Because the plantation spreads over 15 sq. km, you’ll need a vehicle. If you don’t have your own one, you have to hire at the plantation. As well as making visit of the Plantation you can also sleep and dine in their wonderful farmhouse, Maison du Planteur B&B for reasonable price. (Lunch and Plantation visit € 25.00, B&B € 20.00) Marlene, the owner’s wife, is from Cameroon so she speaks good English as well.
She is very informative and a curious woman, during the visit, she will explain how each plant is grown, picked and processed. There are more than 1000 employers working here, most of them are women. Many of them live inside the plantation so you can also see huts with daily life going on. Seems also that the Millot support a primary school attended by the children of their employers. I highly recommend a stay with Marlene, she is such an interesting person. I wondered asking her during the visit how much can they earn from the plantation and she answered me: I earn as much as enough to pay all my employers well and to give a decent life to my family!!!

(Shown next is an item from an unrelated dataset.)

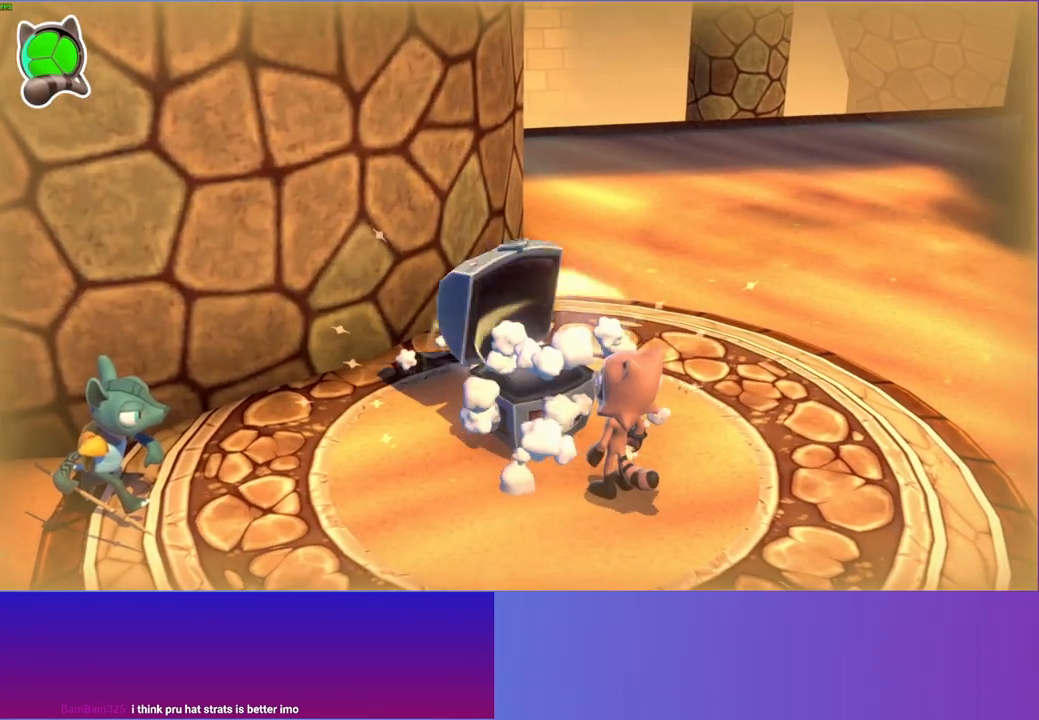
{"buttons": ["A"], "left_stick": "up-left", "right_stick": "center", "events": [[267, "A", "down"], [350, "A", "up"], [417, "left_stick", "up-left"], [483, "A", "down"]]}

At the beginning of the visit, she told us to ask always the employers before  taking photos of them. I didn't really understand if it was whether a form of respect towards them or because she didn't like photos at her property and therefore used them as shield. She is a strong woman with a great personality and I have brought home something from her that I will never forget: I never quarrel with the ones I love, because they are a gift from heaven she told me at the end! Most of the tourists end up with spending their vacation in big resorts in Nosy Be, without even knowing that the journey from Nosy Be to Ambanja is very short, infact the boat trip to the main island takes about half an hour. The pubblic trasport to Ankifi (the arrival port at the main island side) costs 1000 ari ari and the private speed boats around 80.000 ari ari. In this case you pay for the boat and not for the person. So groups can better travel privately. Negotiating was not possible, they didn't change the price even if we begged for long. We had to travel with the private speed boat due to the break down of the pubblic ferry at the last moment. As soon as they got the money from both of us (80.000 ari ari) they also strated to load up the boat with the locals, asking them to pay 1000 ari ari each as well. They at least should have travelled free because we have already paid the amount for the full travel service. Or otherwise we should have paid less, discounting what they had been able to collect from others. Most of the locals travelling here with us were girls (young prostitutes) going for their night business in Ambatoloaka. If you want to avoid this make sure to ask the boat man before paying him. In case instead you make the crossing with the pubblic ferry, you shoud get back to Nosy Be just after the lunch to avoid the girls.